Arte hecho con los escombros de Europa
Una exposición en Londres celebra la obra del alemán de Anselm Kiefer
En una primera, controvertida y entonces mal entendida declaración artística, el alemán Anselm Kiefer se retrataba a sí mismo a finales de los sesenta ataviado con el antiguo uniforme militar de su padre y replicando el saludo nazi ante prominentes localizaciones en Europa. Aquella obsesión del autor contra la amnesia social y política ha sustentado a lo largo de más de cuatro décadas una obra singular que recurre a materiales evocadores de las ruinas de la posguerra para sumergirse en el pasado reciente de su país a partir de una iconografía plagada de símbolos. Un centenar de esos cuadros e instalaciones a gran escala, construidas con cenizas, tierra, paja, plomo u hormigón, protagoniza la primera gran retrospectiva que Reino Unido dedica, desde este sábado en la Royal Academy de Londres, a quien considera uno de los grandes referentes contemporáneos de las artes plásticas.
El gesto de desafío de un joven artista nacido cinco meses antes del final de la Segunda Guerra Mundial (Donaueschingen, 1945), y criado entre sus escombros, aparece plasmado en una serie de fotografías y pinturas cuya imaginería nacionalsocialista era ilegal en la Alemania de la posguerra, abocada a la pérdida de memoria para conjurar el sentimiento de fragilidad, vergüenza y culpa. La respuesta explícita y áspera que destilan esas imágenes de Kiefer abre la exposición, consagrada a un autor que se inspira en poetas, científicos, filósofos y escritores para abordar su visión cíclica del tiempo y la historia, junto a otros temas como la mitología o la relación entre el arte y la espiritualidad.
Dos gigantescas urnas de cristal instaladas en el patio del museo encierran una flota de barcos de plomo que en la primera aparecen suspendidos por cuerdas, pero acaban oxidados y desmembrados en el fondo del mar recreado en la segunda. La instalación alude a las teorías del poeta y escritor futurista ruso Velimir Jlébnikov sobre las grandes batallas navales que la historia reproduce cíclicamente, avalando la idea de Kiefer de que lo que parecen referencias históricas son en esencia cuestiones de nuestro tiempo.
El interior del recinto despliega una serie de cuadros de desoladores y opresivos bosques wagnerianos, un símbolo del nacimiento del nacionalismo alemán, y de los paisajes arquitectónicos diseñados para la exaltación del Tercer Reich con edificios de corte neoclásico que conducen al artista a reflexionar sobre su apropiación de valores de antiguas civilizaciones, del arte, la cultura y la mitología. El girasol, una referencia a su admirado Van Gogh, aparece una y otra vez en los diversos escenarios de Kiefer como una naturaleza muerta en la que destaca la negrura de las semillas, pero que para el artista alemán representa también el potencial de vida, de renacimiento.
Esas flores sobresalen casi calcinadas de una suerte de pira funeraria que responde al título de Las Edades del Mundo, monumental instalación en la sala octagonal del corazón de la Royal Academy donde el pintor y escultor de 69 años apila una montaña de restos de sus obras descartadas, en un ejercicio de reflexión sobre su propia singladura.

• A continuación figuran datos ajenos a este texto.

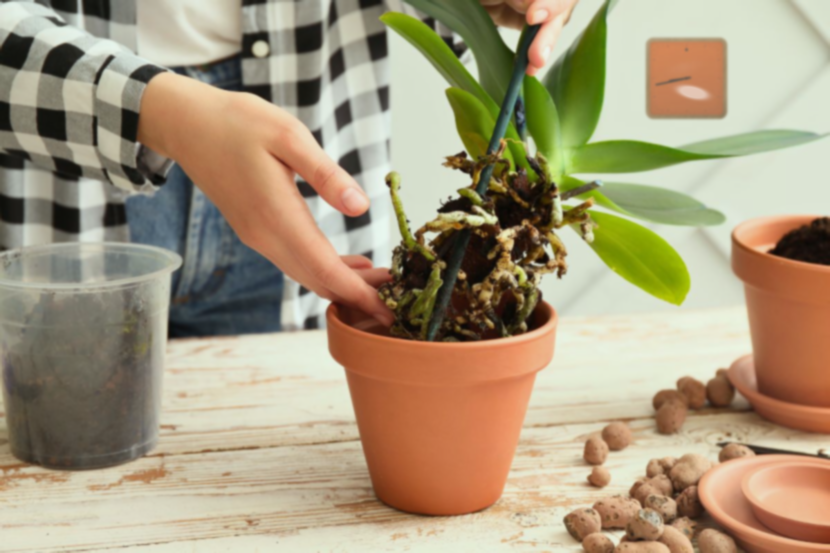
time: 8:43
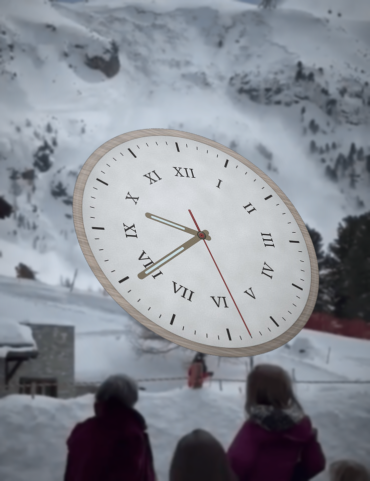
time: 9:39:28
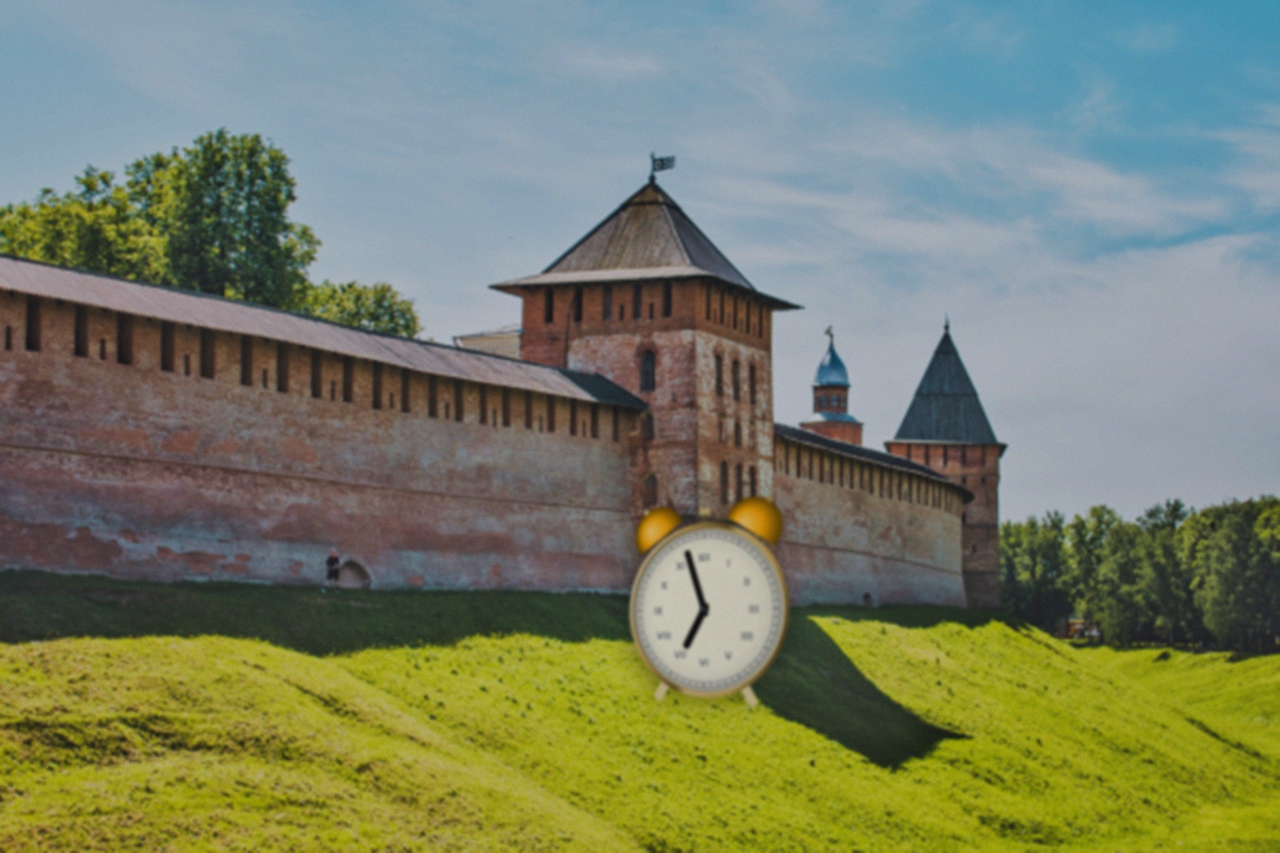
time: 6:57
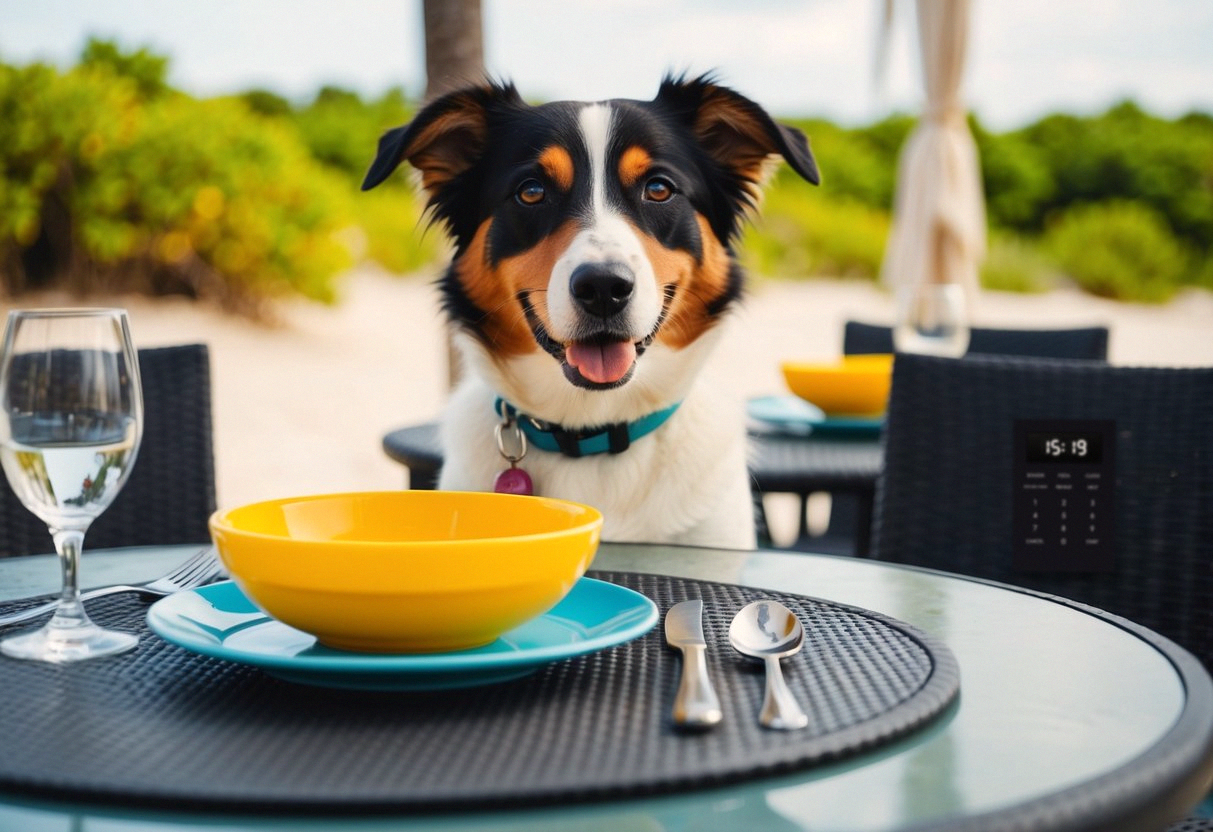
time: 15:19
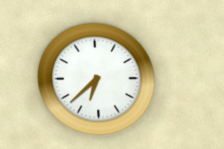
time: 6:38
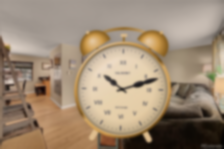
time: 10:12
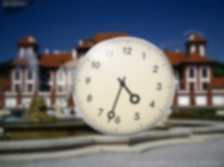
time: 4:32
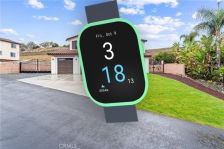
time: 3:18
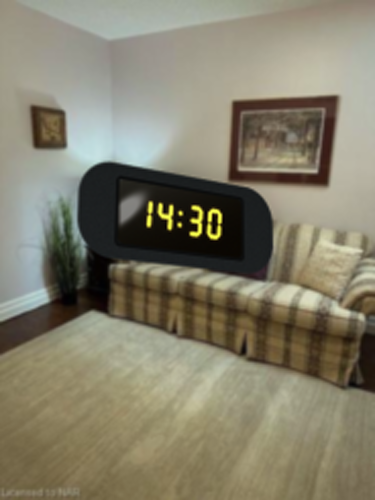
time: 14:30
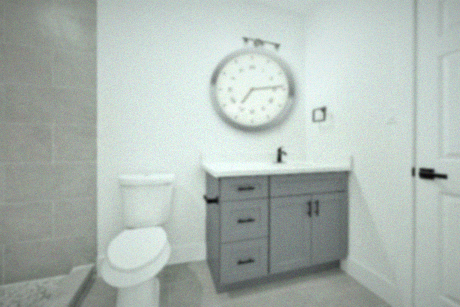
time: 7:14
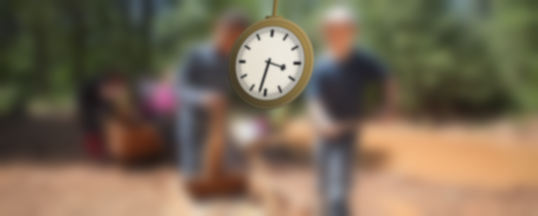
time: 3:32
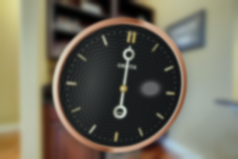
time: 6:00
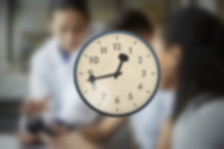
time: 12:43
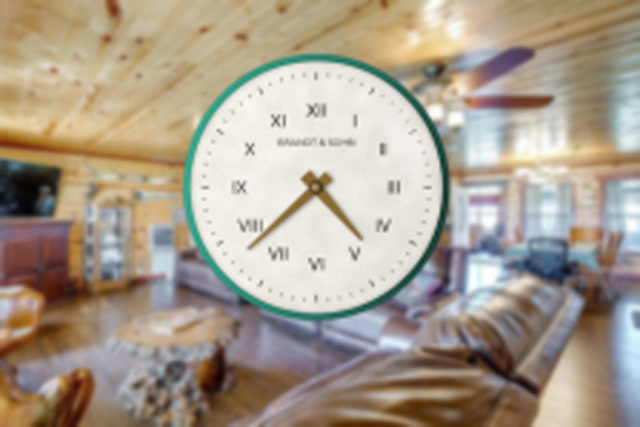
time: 4:38
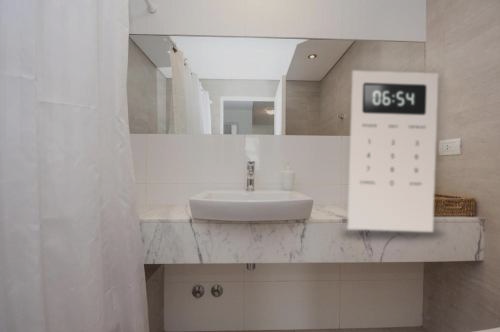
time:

La pieza, al igual que otras muchas de la muestra, ha sido concebida expresamente —y por tanto se exhibe por primera vez— para la retrospectiva de la institución de Piccadilly en la que Kiefer es académico honorario.
Su obra, tan difícil de desentrañar como potente visualmente, experimenta con materiales duros que priman en las pinturas sobre las propias acuarelas. Y, entre todos ellos, el plomo aparece como un elemento fundamental que moldea libros de desmesurado formato o en algunos cuadros deja de ejercer de medio para convertirse en el mismo lienzo, punteado con diamantes que representan a las estrellas en el cosmos de Kiefer. La interrogación metafísica impregna la etapa tardía de una producción expuesta en la Royal Academy cronológicamente, y que culmina con el regreso a esos bosques a modo de un laberinto de pinturas de las riberas del río Rin. Justo en el punto que separa a los antiguos antagonistas de Alemania y Francia, tierra esta última en la que Kiefer decidió hace más de dos décadas instalar su vida y su arte.